Count every line in the data below that includes "inteligentes", and give only the result.

== Listed records ==

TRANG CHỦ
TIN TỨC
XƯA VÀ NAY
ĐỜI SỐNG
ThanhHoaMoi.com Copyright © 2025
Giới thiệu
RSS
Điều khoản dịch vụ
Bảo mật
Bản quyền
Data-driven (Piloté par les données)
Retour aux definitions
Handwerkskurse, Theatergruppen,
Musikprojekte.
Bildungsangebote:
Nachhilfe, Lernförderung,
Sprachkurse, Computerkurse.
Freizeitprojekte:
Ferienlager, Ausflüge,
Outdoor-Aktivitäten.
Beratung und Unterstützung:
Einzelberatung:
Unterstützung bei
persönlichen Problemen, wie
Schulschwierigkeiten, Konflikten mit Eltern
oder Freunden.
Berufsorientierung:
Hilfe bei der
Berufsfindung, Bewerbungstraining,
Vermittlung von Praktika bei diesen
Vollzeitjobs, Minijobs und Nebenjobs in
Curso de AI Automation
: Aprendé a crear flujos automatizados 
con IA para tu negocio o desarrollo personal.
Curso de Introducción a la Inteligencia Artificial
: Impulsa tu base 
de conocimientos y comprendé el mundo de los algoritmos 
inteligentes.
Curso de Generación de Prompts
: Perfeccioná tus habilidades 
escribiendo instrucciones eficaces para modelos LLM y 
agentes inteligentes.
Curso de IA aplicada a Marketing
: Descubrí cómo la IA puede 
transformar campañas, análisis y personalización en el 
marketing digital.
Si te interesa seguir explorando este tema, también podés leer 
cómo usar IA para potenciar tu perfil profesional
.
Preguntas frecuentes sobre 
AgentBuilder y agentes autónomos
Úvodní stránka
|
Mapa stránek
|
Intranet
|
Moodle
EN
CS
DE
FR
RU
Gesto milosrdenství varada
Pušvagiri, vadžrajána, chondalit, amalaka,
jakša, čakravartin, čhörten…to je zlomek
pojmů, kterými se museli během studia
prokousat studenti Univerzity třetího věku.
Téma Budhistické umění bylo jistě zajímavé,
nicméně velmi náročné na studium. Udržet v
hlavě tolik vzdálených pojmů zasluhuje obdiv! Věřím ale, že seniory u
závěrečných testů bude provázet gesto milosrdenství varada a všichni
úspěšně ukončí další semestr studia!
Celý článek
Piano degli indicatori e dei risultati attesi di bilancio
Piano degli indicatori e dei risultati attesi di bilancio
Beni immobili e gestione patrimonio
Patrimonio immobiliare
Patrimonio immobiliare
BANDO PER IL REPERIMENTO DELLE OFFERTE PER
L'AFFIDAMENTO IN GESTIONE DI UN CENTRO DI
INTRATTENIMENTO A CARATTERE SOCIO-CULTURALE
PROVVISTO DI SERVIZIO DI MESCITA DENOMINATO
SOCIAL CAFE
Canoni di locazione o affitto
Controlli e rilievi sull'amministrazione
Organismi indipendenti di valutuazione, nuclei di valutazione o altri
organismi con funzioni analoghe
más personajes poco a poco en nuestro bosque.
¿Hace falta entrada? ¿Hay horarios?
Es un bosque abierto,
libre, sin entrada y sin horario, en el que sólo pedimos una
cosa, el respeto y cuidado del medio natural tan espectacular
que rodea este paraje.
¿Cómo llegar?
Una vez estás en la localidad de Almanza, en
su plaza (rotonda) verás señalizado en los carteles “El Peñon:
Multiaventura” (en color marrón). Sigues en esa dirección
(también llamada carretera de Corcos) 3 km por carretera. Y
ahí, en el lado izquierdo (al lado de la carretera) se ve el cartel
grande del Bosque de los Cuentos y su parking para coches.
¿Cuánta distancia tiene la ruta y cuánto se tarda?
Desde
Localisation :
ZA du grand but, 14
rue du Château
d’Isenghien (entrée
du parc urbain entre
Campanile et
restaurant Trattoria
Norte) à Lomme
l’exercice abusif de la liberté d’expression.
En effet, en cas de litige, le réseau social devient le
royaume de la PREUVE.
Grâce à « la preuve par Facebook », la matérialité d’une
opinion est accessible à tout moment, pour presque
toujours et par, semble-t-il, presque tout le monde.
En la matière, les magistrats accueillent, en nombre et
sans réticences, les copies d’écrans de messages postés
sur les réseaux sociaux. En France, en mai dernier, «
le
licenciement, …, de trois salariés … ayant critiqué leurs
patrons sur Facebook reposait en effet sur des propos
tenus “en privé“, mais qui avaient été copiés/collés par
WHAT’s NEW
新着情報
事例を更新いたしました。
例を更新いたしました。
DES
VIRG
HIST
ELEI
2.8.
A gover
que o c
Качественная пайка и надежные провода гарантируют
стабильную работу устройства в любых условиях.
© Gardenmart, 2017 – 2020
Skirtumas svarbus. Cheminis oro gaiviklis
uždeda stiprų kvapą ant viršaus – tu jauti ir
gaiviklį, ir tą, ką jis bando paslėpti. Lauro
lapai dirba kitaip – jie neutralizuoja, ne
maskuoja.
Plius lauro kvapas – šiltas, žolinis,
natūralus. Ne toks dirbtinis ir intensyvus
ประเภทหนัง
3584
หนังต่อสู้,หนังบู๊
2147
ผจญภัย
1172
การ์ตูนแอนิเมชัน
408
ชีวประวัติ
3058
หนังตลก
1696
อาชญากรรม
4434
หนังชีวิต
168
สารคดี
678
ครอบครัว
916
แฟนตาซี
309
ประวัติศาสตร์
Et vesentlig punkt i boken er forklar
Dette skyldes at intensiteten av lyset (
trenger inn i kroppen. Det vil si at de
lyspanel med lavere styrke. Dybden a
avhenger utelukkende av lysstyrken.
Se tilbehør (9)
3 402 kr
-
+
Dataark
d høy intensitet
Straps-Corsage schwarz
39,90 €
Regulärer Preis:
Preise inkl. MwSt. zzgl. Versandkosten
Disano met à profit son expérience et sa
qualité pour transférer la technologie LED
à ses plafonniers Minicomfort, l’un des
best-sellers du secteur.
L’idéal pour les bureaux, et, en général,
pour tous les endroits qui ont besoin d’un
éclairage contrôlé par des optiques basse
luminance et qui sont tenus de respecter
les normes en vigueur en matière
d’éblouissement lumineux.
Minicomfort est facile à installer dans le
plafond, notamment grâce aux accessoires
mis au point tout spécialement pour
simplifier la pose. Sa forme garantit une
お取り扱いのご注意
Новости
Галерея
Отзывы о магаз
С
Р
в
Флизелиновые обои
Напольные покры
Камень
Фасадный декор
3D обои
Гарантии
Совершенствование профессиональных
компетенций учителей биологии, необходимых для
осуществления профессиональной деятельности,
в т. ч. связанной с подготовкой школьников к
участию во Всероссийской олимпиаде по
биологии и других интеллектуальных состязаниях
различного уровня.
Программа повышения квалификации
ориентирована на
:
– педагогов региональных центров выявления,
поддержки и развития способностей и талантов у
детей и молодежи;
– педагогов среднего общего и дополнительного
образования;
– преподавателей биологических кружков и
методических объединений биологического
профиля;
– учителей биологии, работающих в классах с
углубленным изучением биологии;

===

→ **Exercise answer**
2